= SET TASKS =
- a) Set down verbatim the part of the backup and disaster recovery post that opens with the words containing "DigitalOcean Snapshots" and closes with "droplet's monthly price.".
- b) According to the backup and disaster recovery post, what do automated weekly DigitalOcean snapshots cost?

___ DOCUMENT

DEV Community

Russell Jones
Russell Jones

Posted on • Originally published at jonesrussell.github.io

Backup and Disaster Recovery

Ahnii!

This is the final post in the Production Linux series. Previous: Monitoring, Alerting, and Incident Response.

Everything else in this series protects the server. This post protects you when the server is gone. Backups only count if you've tested restoring from them.

DigitalOcean Snapshots

Enable automated weekly snapshots in the DigitalOcean console under your droplet's Backups tab. Cost is 20% of your droplet's monthly price.

Snapshots are filesystem-level, not database-consistent. They're good for full-server recovery — restoring everything to a known state — but not for point-in-time database recovery. For that, you need database dumps.

______
___ DATASET EXCERPTS

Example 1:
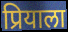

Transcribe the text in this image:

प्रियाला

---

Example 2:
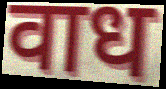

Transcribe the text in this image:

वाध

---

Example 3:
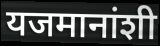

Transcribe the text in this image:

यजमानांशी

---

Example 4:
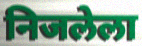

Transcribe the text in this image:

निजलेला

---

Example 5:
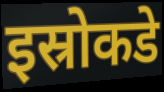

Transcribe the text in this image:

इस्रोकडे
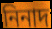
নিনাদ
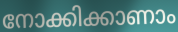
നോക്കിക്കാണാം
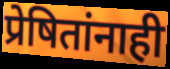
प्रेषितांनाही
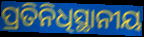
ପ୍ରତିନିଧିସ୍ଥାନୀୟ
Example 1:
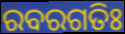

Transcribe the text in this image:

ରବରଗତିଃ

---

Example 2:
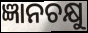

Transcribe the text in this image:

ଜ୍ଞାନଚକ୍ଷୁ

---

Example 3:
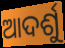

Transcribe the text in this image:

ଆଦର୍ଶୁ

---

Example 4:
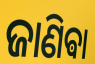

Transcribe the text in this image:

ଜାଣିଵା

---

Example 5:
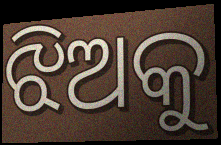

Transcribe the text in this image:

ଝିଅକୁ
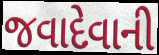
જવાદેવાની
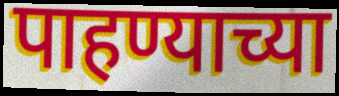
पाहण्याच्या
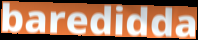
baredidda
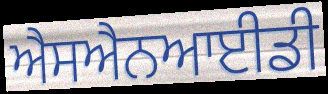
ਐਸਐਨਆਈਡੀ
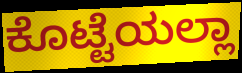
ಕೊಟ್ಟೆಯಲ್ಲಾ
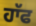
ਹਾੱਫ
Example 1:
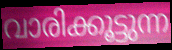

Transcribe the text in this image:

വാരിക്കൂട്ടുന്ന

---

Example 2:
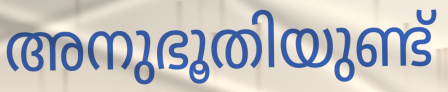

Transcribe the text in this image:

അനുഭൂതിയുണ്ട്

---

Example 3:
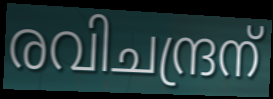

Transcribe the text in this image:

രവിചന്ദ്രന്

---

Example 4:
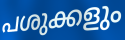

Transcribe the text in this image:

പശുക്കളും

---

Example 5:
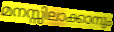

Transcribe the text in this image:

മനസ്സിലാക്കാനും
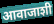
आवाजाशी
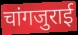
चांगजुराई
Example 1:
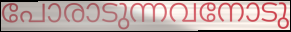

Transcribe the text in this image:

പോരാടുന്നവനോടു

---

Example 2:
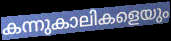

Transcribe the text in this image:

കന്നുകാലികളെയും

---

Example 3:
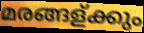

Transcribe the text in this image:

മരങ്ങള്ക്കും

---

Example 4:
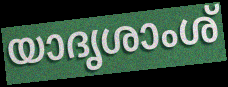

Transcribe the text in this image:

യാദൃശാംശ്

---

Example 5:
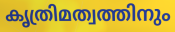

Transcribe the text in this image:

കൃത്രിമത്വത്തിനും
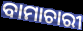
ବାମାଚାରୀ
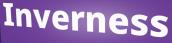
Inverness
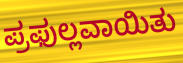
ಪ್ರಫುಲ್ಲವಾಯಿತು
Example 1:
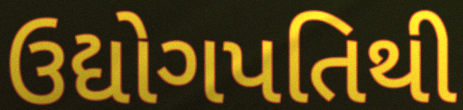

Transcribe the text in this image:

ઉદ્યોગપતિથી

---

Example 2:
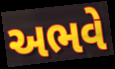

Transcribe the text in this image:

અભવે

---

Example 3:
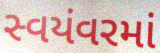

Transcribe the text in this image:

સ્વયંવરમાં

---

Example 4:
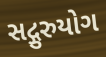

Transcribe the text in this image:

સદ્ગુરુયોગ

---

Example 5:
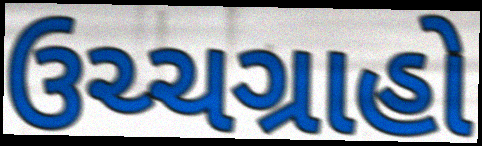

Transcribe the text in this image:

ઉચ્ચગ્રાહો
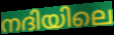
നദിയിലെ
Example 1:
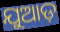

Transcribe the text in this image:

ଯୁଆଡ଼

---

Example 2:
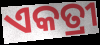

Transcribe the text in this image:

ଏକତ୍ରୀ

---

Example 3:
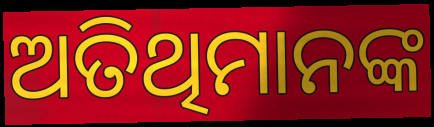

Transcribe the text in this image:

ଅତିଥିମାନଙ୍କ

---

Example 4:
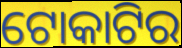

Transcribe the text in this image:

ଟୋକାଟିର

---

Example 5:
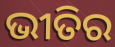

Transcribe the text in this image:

______
___ DATASET EXCERPTS

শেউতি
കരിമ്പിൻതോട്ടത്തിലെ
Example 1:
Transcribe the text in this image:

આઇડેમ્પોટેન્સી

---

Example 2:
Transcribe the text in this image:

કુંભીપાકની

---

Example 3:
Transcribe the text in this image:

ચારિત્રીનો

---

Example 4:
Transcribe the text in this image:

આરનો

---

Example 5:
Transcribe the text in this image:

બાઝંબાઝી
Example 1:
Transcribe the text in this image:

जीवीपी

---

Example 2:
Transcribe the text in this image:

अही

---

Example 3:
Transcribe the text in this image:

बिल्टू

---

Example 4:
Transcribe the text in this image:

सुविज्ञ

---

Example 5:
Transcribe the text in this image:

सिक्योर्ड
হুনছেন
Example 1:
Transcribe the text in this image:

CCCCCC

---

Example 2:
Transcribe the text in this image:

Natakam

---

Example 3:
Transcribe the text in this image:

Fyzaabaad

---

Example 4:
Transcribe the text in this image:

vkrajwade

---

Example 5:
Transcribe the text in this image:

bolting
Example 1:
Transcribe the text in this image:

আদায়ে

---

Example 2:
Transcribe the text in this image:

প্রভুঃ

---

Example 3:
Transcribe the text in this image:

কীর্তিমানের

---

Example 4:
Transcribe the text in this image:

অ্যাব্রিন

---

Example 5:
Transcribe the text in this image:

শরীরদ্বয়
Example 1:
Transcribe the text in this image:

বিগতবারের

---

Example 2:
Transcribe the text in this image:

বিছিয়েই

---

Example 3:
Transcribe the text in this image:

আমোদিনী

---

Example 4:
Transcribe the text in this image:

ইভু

______
___ DATASET EXCERPTS

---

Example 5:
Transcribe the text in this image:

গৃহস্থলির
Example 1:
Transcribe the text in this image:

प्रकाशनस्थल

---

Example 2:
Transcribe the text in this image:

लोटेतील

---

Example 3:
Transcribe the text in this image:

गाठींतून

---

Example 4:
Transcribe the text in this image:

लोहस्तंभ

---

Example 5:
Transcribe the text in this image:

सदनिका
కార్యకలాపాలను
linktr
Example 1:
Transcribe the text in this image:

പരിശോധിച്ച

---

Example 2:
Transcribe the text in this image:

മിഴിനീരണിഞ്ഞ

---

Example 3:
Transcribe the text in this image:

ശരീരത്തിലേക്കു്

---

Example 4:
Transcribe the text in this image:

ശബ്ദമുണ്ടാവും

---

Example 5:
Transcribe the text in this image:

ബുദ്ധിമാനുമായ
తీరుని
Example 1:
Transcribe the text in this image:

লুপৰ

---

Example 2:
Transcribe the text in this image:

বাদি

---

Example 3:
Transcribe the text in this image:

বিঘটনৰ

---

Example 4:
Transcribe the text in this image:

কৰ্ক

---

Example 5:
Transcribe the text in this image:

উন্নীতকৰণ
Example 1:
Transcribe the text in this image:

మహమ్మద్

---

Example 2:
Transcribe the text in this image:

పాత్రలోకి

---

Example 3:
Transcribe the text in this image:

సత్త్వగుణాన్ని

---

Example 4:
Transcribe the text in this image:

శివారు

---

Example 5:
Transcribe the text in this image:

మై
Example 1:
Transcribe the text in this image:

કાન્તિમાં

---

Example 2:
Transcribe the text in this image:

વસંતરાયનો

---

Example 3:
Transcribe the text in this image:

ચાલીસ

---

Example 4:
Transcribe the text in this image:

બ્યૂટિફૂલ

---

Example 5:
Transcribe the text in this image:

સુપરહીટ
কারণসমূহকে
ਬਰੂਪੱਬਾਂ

______

= TASK ANSWERS =
- a)
DigitalOcean Snapshots

Enable automated weekly snapshots in the DigitalOcean console under your droplet's Backups tab. Cost is 20% of your droplet's monthly price.

- b) 20% of the droplet's monthly price.